(Voci di dati salvate)

--

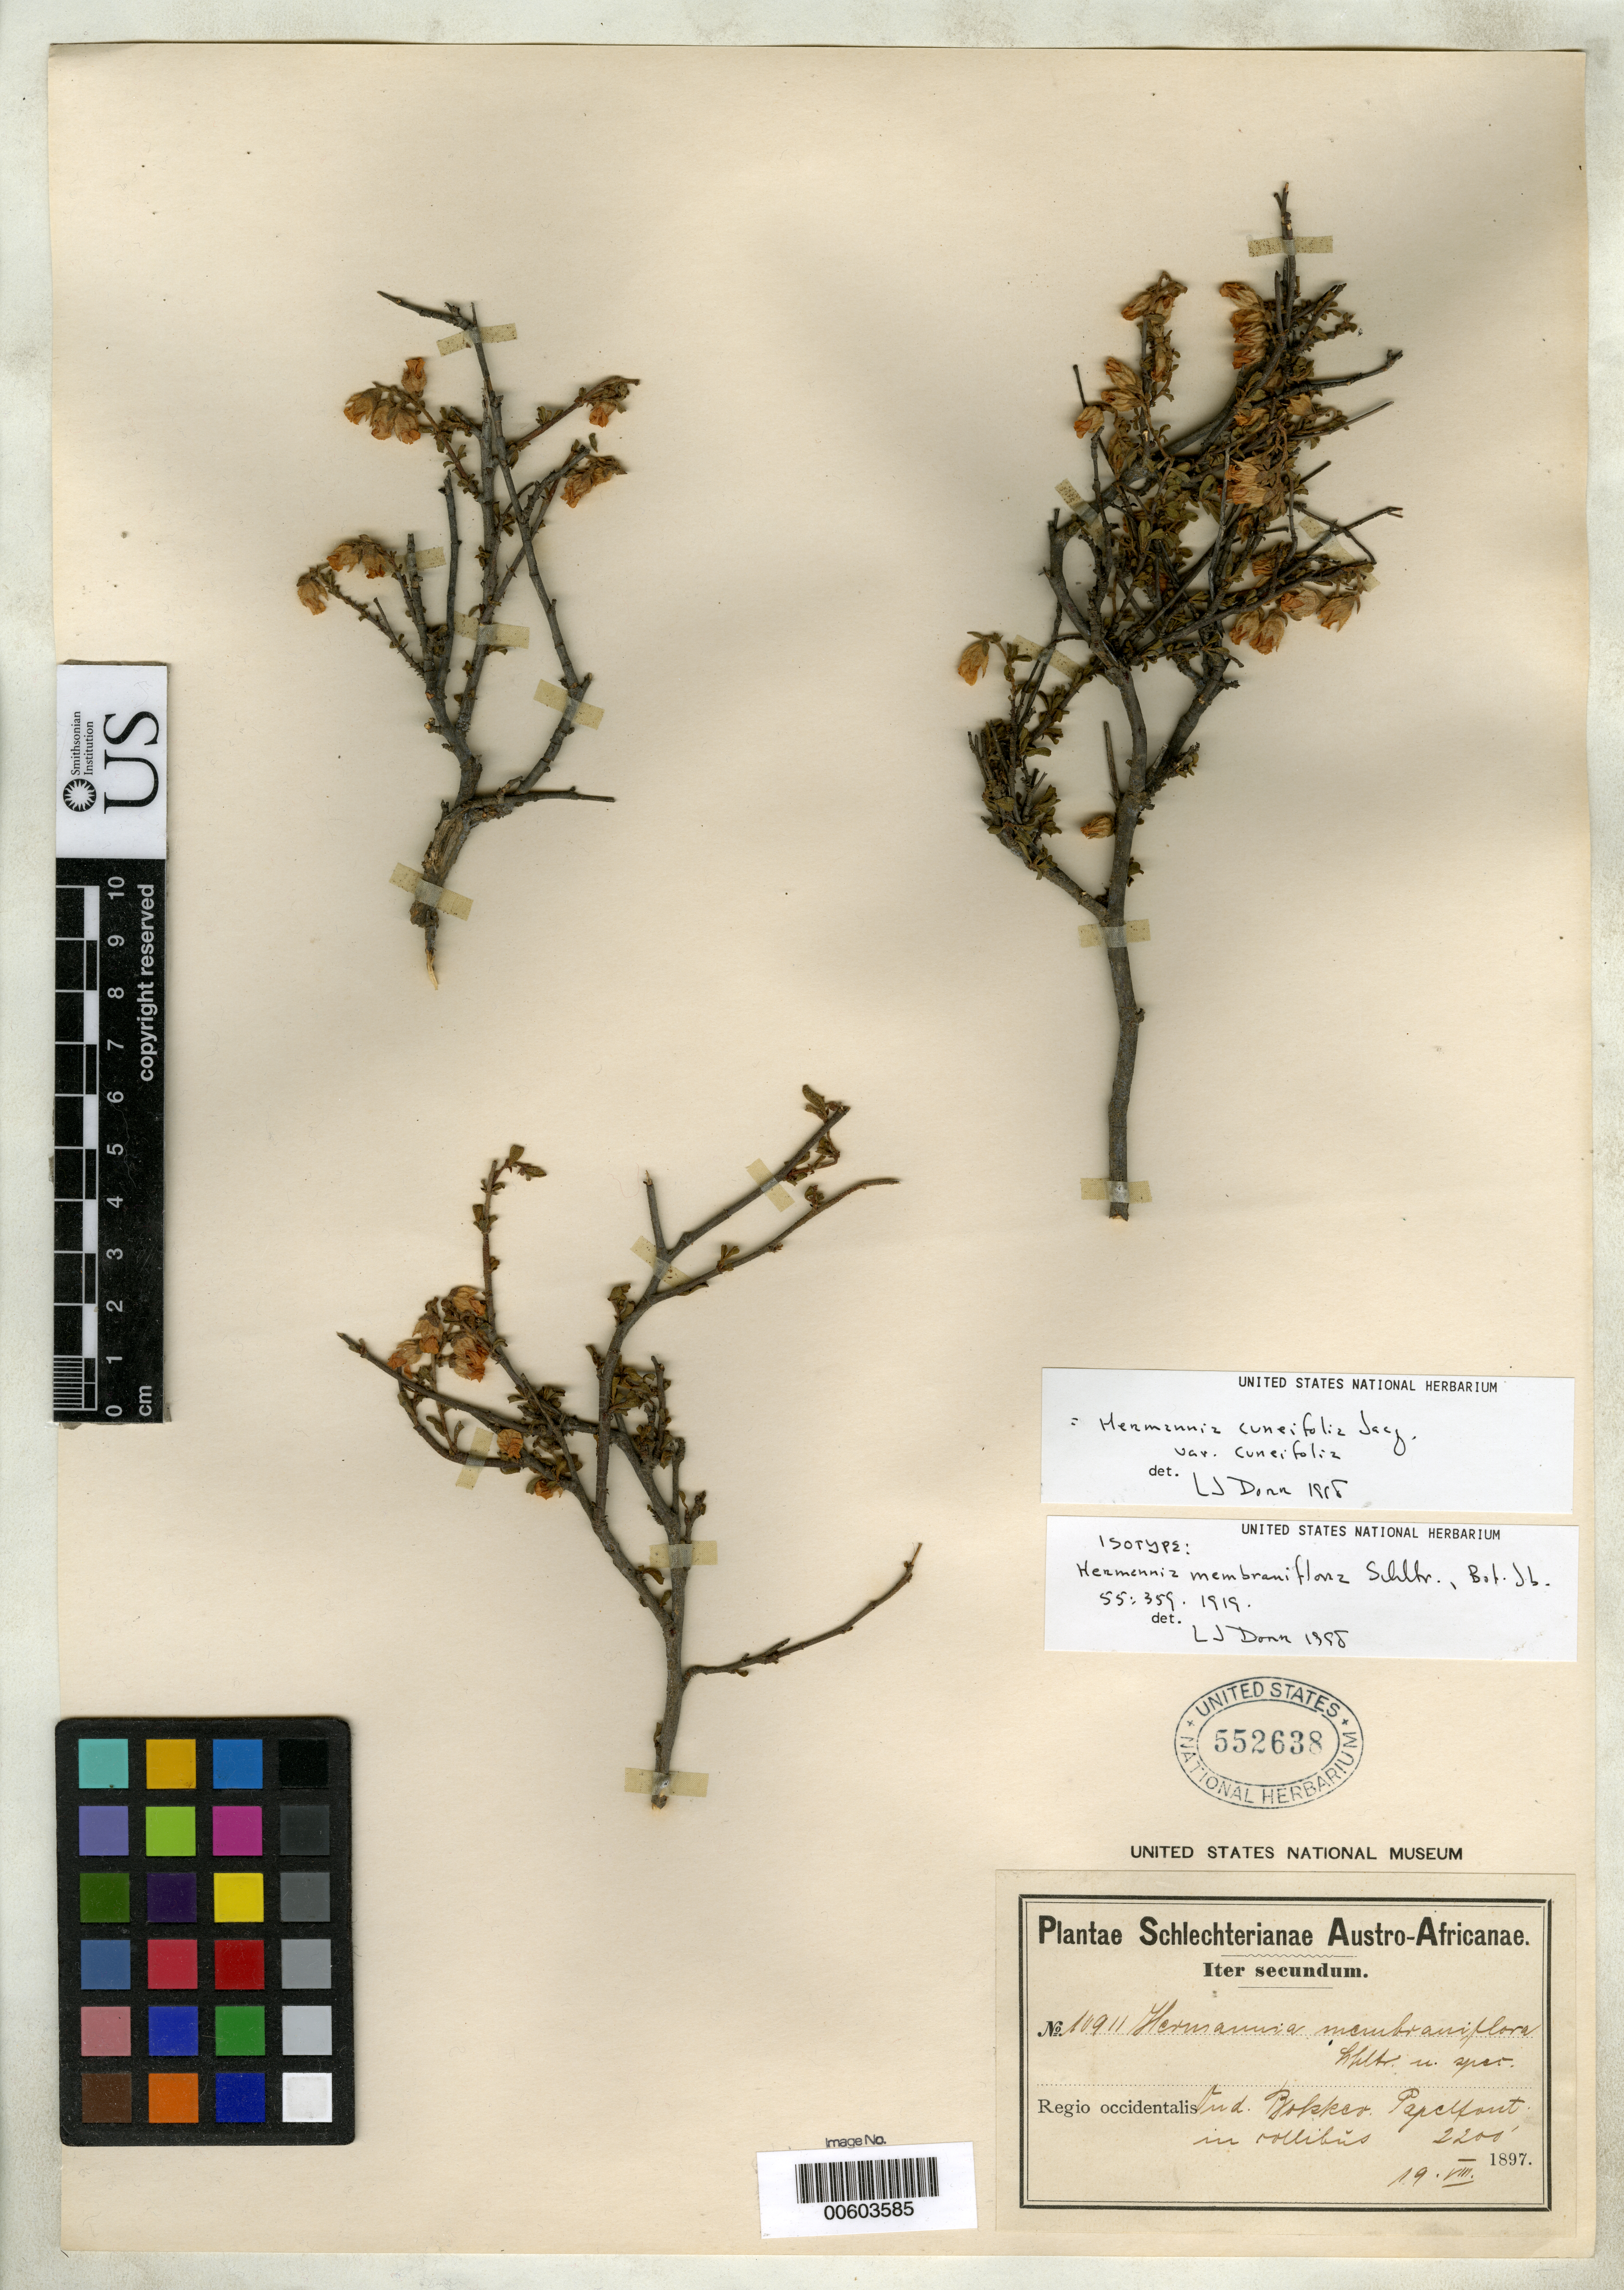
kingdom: Plantae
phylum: Tracheophyta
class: Magnoliopsida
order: Malvales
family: Malvaceae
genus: Hermannia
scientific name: Hermannia membraniflora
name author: Schltr.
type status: Isotype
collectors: F. R. R. Schlechter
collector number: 10911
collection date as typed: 19 Aug 1897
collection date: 1897-08-19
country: South Africa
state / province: Western Cape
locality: Ind. Bokkeveld, Pappelfontein in collibus.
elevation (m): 671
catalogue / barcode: US 552638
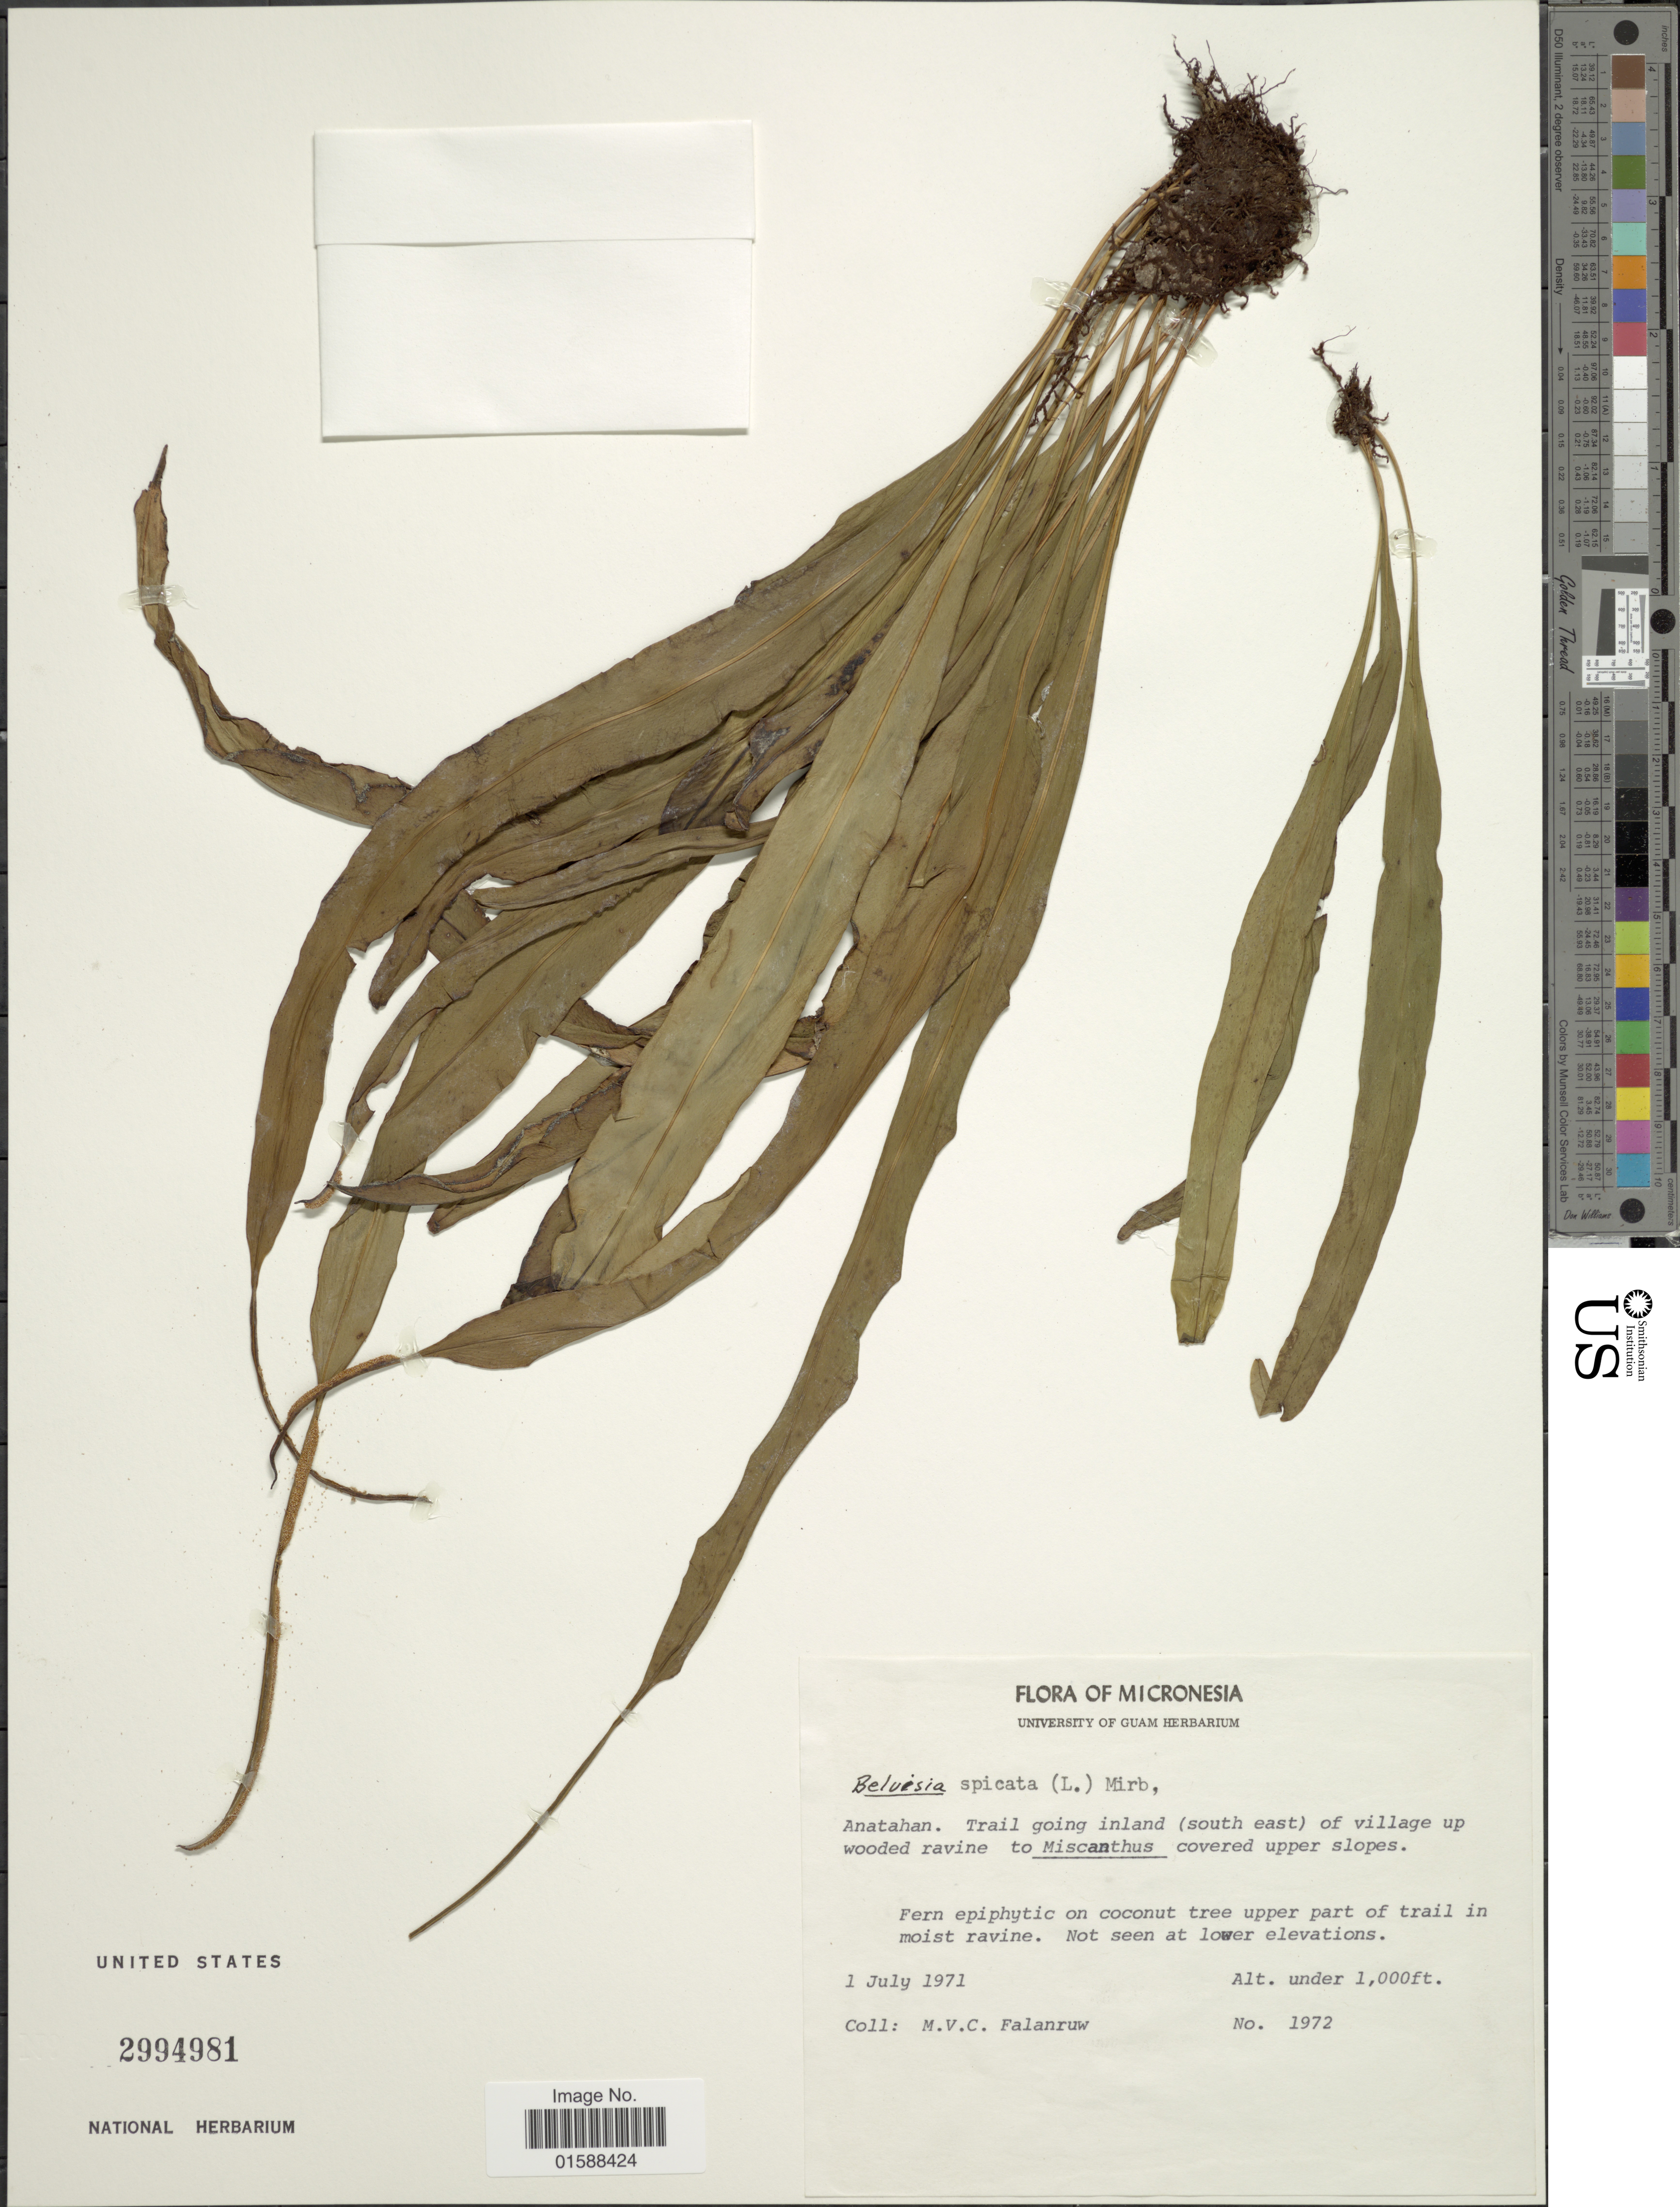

--

IL TUO OBIETTIVO —
Riscrivi tutte le righe qui sopra sostituendo "country" con "nation" e lasciando invariato tutto il resto. Non includere le immagini.

RISULTATO DELL'ESERCIZIO —
kingdom: Plantae
phylum: Tracheophyta
class: Magnoliopsida
order: Malvales
family: Malvaceae
genus: Hermannia
scientific name: Hermannia membraniflora
name author: Schltr.
type status: Isotype
collectors: F. R. R. Schlechter
collector number: 10911
collection date as typed: 19 Aug 1897
collection date: 1897-08-19
nation: South Africa
state / province: Western Cape
locality: Ind. Bokkeveld, Pappelfontein in collibus.
elevation (m): 671
catalogue / barcode: US 552638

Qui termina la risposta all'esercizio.